A recent report from the UK’s All Party Pharmacy Group (APPG) has attributed shortages of prescription medicines in the UK to parallel trade and is calling for urgent action. In particular, the APPG has asked the UK government to consider whether certain goods should be exempt from the European law concerning the free movement of goods across EU borders.

The report details the results of an inquiry into drug shortages that the APPG began in November 2011. The inquiry investigated the causes of the shortages, which have plagued the UK for four years, the problems they have caused, the effectiveness of efforts to tackle the problem, and potential solutions.

According to the APPG, the reasons for the shortages are complex and a result of many factors; however, the export of medicines intended for the UK market to other EU countries is a principal factor. Parallel trade is legal in Europe, and although the APPG doesn't object to the practice, it is concerned about the effect on patients and pharmacists.

The UK has sought to address to mitigate the problem of shortages previously. Among other mechanisms, members of the supply chain have implemented quota arrangements, while the Department of Health has updated the obligations under which supply chain participants must act. The UK’s Medicines and Healthcare products Regulatory Agency has also pledged to address the shortages, but a lack of market data means that it is difficult to know exactly which products are in short supply and who is exporting them.

The report also added, “We have detected an air of resignation among those responsible.

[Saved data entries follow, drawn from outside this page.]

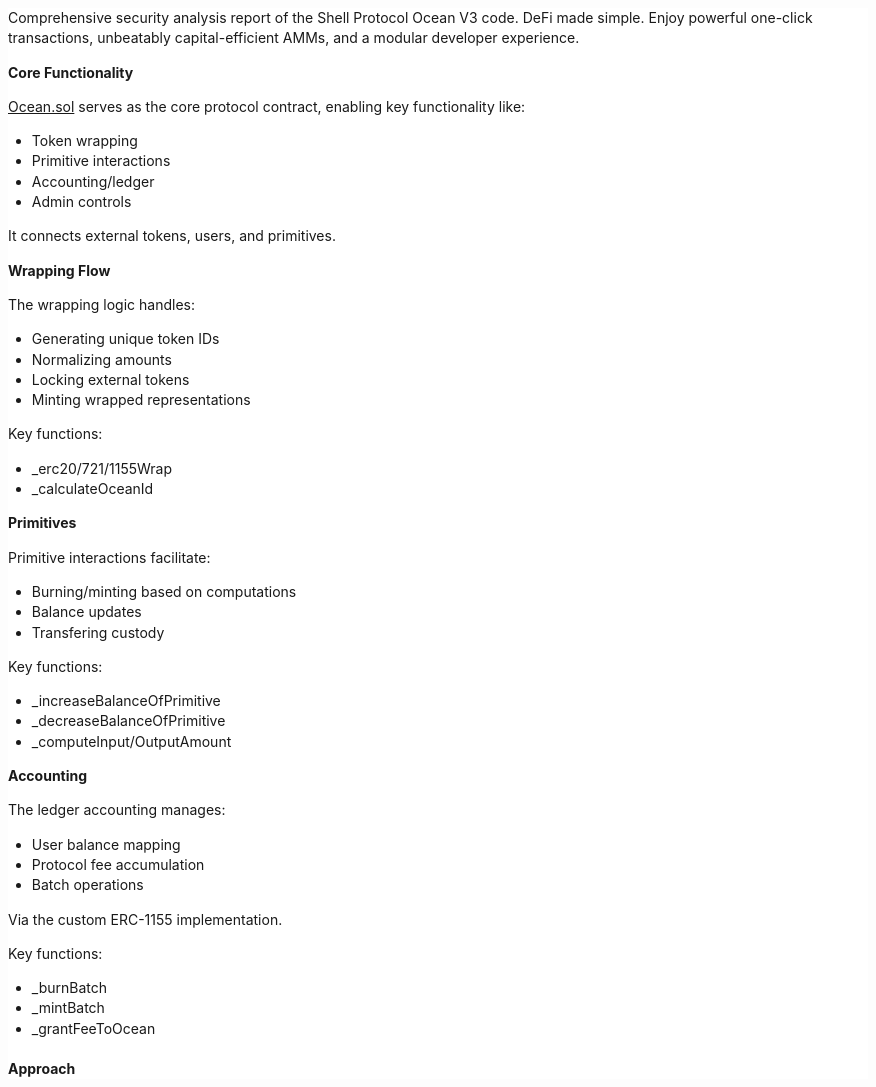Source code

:Comprehensive security analysis report of the Shell Protocol Ocean V3 code. DeFi made simple. Enjoy powerful one-click transactions, unbeatably capital-efficient AMMs, and a modular developer experience.

**Core Functionality**

[Ocean.sol](https://github.com/code-423n4/2023-11-shellprotocol/blob/main/src/ocean/Ocean.sol) serves as the core protocol contract, enabling key functionality like:

- Token wrapping 
- Primitive interactions
- Accounting/ledger
- Admin controls

It connects external tokens, users, and primitives.

**Wrapping Flow**

The wrapping logic handles:

- Generating unique token IDs 
- Normalizing amounts
- Locking external tokens
- Minting wrapped representations

Key functions:

- _erc20/721/1155Wrap
- _calculateOceanId

**Primitives**

Primitive interactions facilitate: 

- Burning/minting based on computations  
- Balance updates
- Transfering custody  

Key functions:

- _increaseBalanceOfPrimitive
- _decreaseBalanceOfPrimitive
- _computeInput/OutputAmount

**Accounting** 

The ledger accounting manages:

- User balance mapping
- Protocol fee accumulation
- Batch operations

Via the custom ERC-1155 implementation.

Key functions: 

- _burnBatch
- _mintBatch 
- _grantFeeToOcean

#### Approach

The problem of shortages has been dismissed variously as either inevitable, or as having been inherited from the previous Government. The Department of Health has also seemed reluctant to take action without having hard evidence...”

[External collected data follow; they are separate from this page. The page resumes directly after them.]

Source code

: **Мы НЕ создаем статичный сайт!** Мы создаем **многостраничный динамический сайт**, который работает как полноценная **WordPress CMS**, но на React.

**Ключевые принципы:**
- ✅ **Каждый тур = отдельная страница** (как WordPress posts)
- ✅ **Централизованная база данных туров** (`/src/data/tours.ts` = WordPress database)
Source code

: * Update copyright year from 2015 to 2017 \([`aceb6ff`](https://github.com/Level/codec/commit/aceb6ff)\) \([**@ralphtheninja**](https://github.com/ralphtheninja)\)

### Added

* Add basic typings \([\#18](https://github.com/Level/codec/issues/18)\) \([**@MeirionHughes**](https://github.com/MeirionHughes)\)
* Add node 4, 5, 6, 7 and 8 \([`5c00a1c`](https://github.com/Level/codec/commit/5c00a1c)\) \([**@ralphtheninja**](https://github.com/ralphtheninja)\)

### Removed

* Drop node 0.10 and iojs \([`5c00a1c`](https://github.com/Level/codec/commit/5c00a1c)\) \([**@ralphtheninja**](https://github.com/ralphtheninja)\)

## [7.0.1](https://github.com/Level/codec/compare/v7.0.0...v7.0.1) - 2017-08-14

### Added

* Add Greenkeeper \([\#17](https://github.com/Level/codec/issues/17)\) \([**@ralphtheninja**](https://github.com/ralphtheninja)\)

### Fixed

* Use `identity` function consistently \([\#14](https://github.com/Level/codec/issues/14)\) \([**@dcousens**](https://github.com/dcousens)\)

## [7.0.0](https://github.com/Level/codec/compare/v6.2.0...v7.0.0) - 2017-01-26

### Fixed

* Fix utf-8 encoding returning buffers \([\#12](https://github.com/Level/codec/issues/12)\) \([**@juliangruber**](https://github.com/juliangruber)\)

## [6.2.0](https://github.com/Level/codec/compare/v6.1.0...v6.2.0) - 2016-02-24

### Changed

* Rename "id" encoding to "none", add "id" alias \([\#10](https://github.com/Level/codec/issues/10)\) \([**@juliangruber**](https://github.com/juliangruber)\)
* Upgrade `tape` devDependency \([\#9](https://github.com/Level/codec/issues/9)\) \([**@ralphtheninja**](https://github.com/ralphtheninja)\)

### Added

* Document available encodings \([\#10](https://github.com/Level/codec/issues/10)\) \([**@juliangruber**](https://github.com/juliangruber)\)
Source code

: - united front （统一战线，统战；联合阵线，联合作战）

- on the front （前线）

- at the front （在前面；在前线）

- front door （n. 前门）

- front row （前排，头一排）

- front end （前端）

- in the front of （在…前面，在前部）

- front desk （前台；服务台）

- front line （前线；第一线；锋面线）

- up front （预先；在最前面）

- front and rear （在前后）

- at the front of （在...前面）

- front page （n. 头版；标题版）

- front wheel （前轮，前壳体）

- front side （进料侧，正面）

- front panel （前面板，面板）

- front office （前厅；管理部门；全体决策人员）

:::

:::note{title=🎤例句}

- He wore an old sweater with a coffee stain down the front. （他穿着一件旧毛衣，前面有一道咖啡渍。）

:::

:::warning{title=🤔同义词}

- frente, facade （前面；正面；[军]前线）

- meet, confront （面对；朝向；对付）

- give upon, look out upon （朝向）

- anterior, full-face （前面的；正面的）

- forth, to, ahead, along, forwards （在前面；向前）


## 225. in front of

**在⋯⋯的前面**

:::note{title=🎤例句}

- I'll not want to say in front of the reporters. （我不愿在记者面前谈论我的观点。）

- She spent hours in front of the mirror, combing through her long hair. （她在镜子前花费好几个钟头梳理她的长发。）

Several recommendations have been made by APPG. As well as asking the government to consider using an exemption on free trade movement, the group has also suggested that the government consider extending current legislation requiring the maintenance of continued supply to short-line wholesalers and other entities in the supply chain.

Other suggestions include:

  • The MHRA needs to enforce obligations on those with licenses to conduct wholesale activities.
  • There needs to be improved and more regular collaboration between the Department of Health, the MHRA, and supply chain representatives.
  • The government should see what can be learned from the French government’s recent proposal that curtails the export of medicines.
  • The paucity of market information needs to be addressed urgently.
  • Quota arrangements need to be simpler, less burdensome for pharmacists, more transparent, and more sensitive to local variations in demand. A task force should be established to deal with this issue.